The skills great leaders use to keep their team engaged.
What a strange time to be a leader. Just over four months ago we were all in our offices and various places of work preparing for another run-of-the-mill year. Suddenly, we were thrust into a brave new world, one of social distancing, worry for our loved ones, and profound economic uncertainty. Everything as we knew it has changed.
It’s at times like these that leaders truly get to test their mettle. Many leaders have had to ask staff to work longer or different hours whilst balancing childcare duties or navigate shifts in household income as partners are furloughed or laid-off. Many people have had to deal with profound grief at the loss of family members. Being a leader that can navigate their way through these things, whilst keeping their team engaged and productive is no mean feat. There are, however, a few common skills that great leaders use to keep their people together, even when there are both physically and emotionally far apart.
Great leaders don’t stop bringing people together. Whether that’s through regular touch-base meetings, town halls, or even just individual check-ins with staff. It’s at times like this that it’s more important than ever to reach out to people not just because you have something you need them to do, but just to see how they are. When teams are busy or working behind masks, this has to be even more intentional, as those impromptu trips to the breakroom or to grab coffee don’t happen. Keep your team talking, so that they continue to feel like a team.

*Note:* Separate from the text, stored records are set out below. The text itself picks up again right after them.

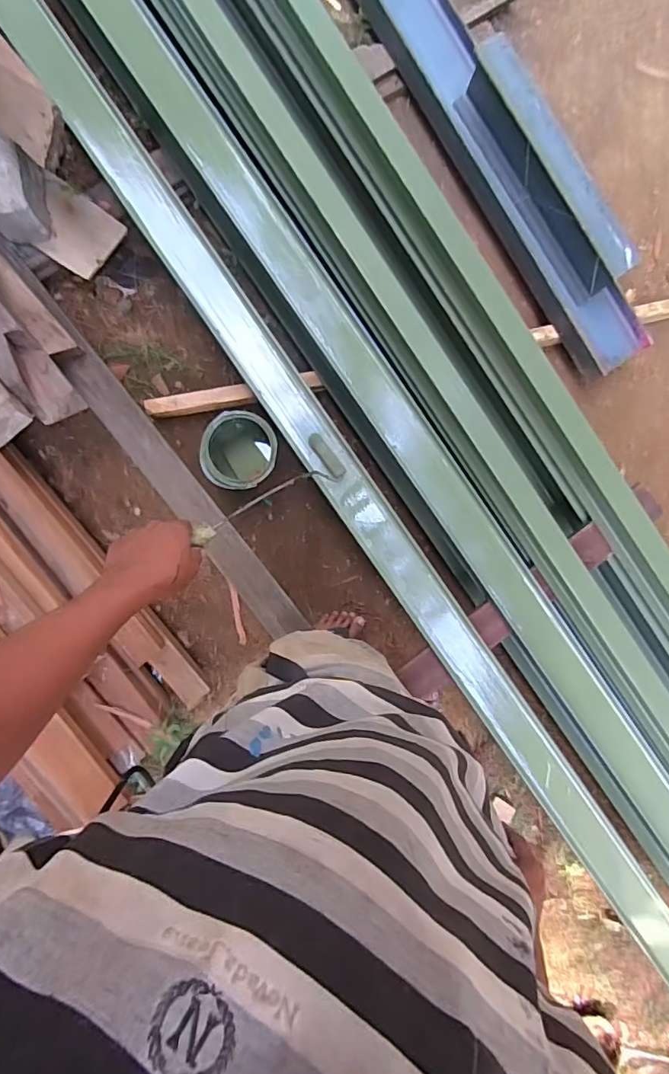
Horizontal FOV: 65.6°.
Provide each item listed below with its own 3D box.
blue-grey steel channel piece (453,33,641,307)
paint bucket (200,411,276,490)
[{"bbox_3d":[0.484,-0.828,1.200,0.094,0.161,0.578,-32,91,-2],"label":"blue-grey steel channel piece"},{"bbox_3d":[-0.218,-0.192,1.209,0.158,0.170,0.163,0,90,-2],"label":"paint bucket"}]

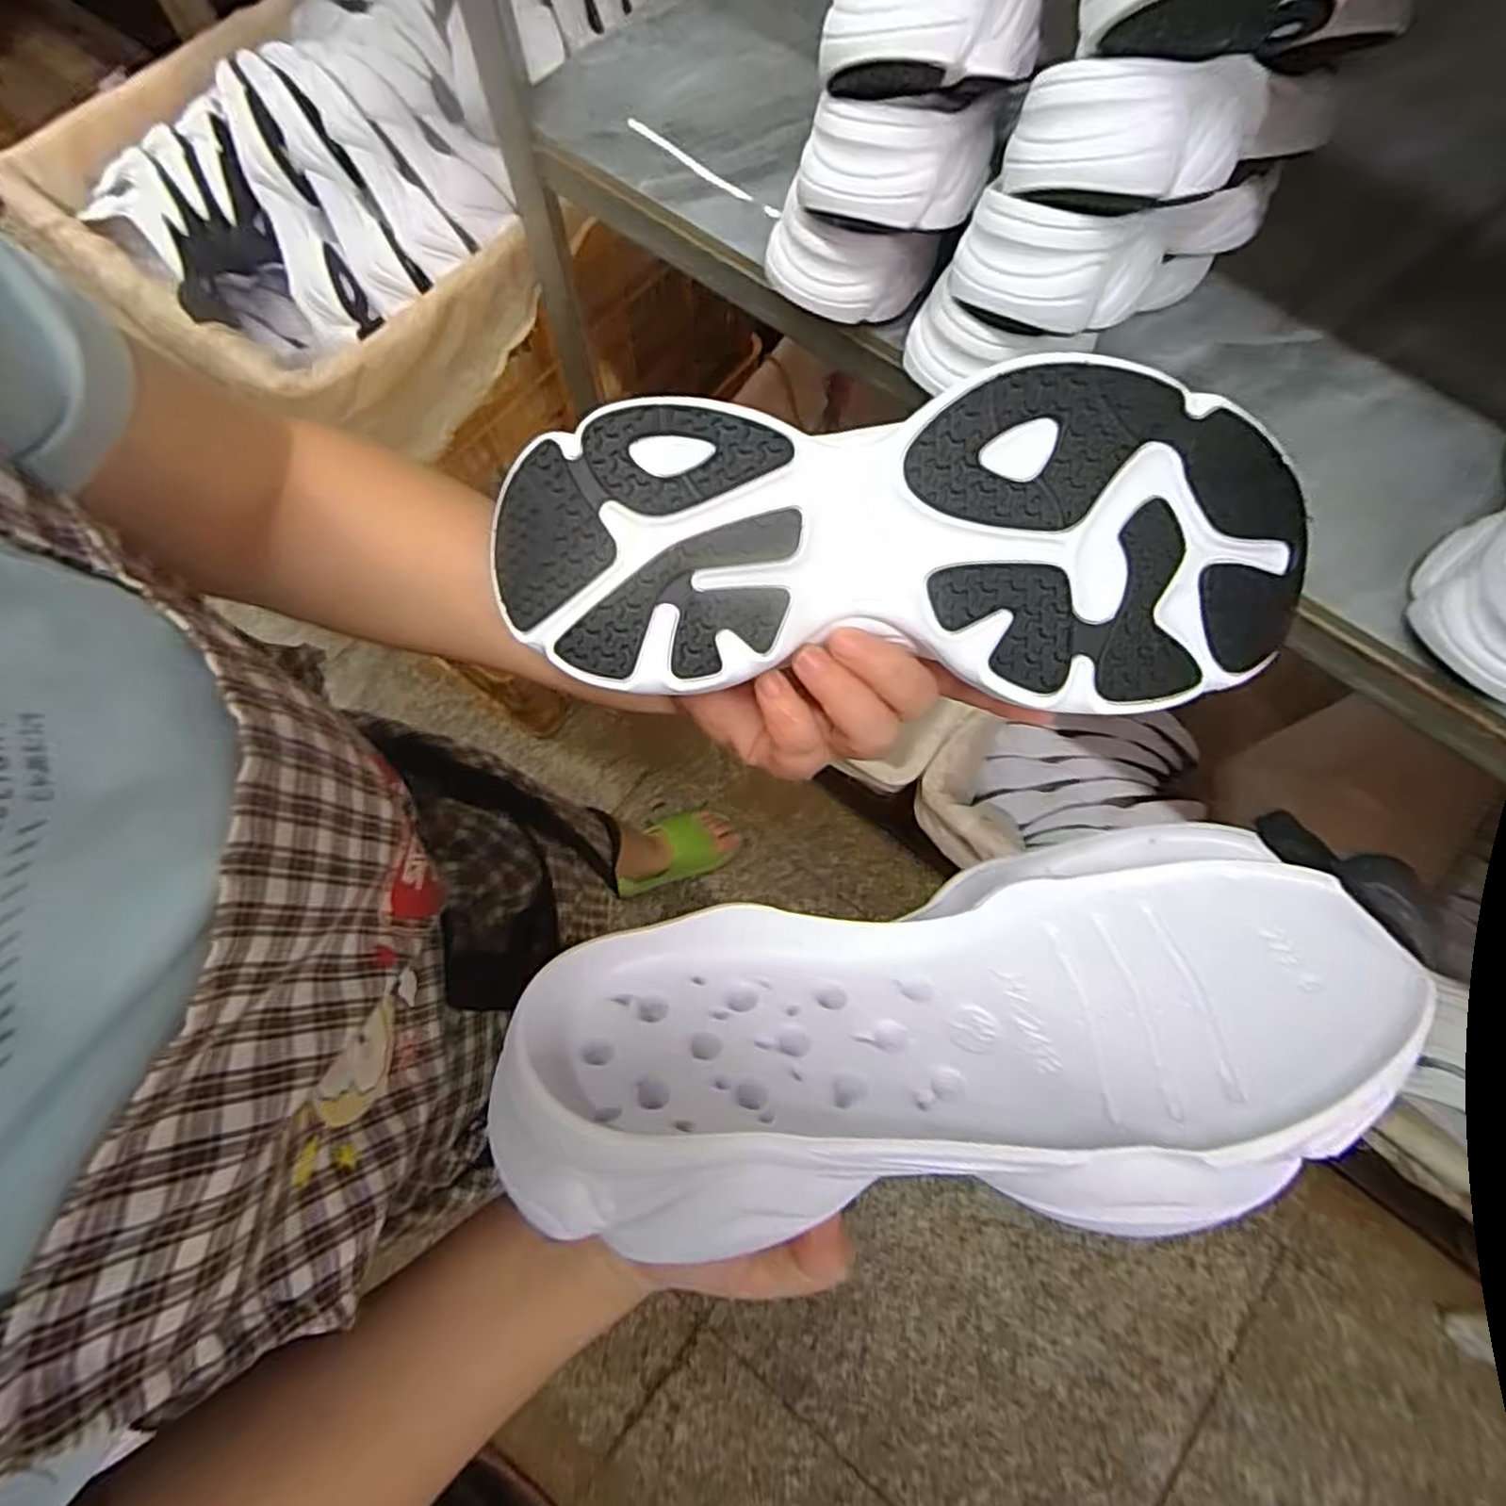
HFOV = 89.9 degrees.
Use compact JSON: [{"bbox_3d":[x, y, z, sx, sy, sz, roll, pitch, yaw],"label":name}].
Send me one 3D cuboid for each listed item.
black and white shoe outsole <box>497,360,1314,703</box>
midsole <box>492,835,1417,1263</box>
[{"bbox_3d":[0.051,-0.071,0.254,0.265,0.017,0.101,3,97,1],"label":"black and white shoe outsole"},{"bbox_3d":[0.063,0.090,0.241,0.273,0.055,0.119,-8,44,-8],"label":"midsole"}]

Key Stat: A recent Interact/Harris poll indicated that 91% of employees feel that their leaders lack effective communication skills. A mixture of group level and individual communication often serves organizations well and allows for a constant two-way stream of information. Communication through multiple platforms is key in a time as such.
Talk about feelings
It’s not always easy for leaders to do this, but it’s what differentiates you from a manager. Managers tell people what to do, leaders take them on a journey with them. By asking people how they feel, you can get a sense of the personal work and personal challenges they are facing and find ways to best support them. An empathetic and caring leader creates loyal and engaged teams who can ask for what they need to keep being great at their job.
Key Stat: A 2019 study by Mind Share Partners, SAP, and Qualtrics indicates that over 60% of workers are unwilling to talk to their employers about mental health. In these times, it is important to allow your employees to fully share their feelings and emotions. Managers can only help employees unlock their true potential when the employees are fully healthy.
Know everyone is different
Everyone experiences change differently. Leaders notice where their team is on the ‘change curve’. Some people will sit firmly in denial and avoid talking about difficult things. Others will experience anger or sadness. All are legitimate ways of processing change. Know your team and try not to impose your own feelings about change on others. Listen to their experience
Key Stat: A Gallup poll demonstrated that 67% of employees are often burned out at work. At a time when several employees are dealing with heightened pressure on all fronts, understanding differences and championing diversity is key. Consider a “strength based” approach to management, that allows each team member to play into their specific strengths in the workplace.
Celebrate success . . . and failure
Keep recognition up; more than ever staff will need to hear when they’ve done great work. Celebrate when even small things go well – positive reinforcement will keep morale up and help focus on proactive and meaningful work. Don’t be afraid, however, to talk about when things don’t quite go to plan. It’s important to debrief and learn from failure, and it’s a helpful way of celebrating when someone has tried to innovate by doing something new. Oftentimes failure is just a step on the way to success.
Key Stat: A 2015 study by Linkagoal shows that 31% of Americans have a fear of failure — this is greater than the 30% who had a fear of spiders and far greater than the 15% that responded indicating a fear of ghosts. Rather than fear failure in our business, it is important to develop strong contingencies and agile plans that can adapt to changing landscapes. Failure is something to be embraced as it can lead to success if a manager can help their team rebound with a solid plan and boost morale.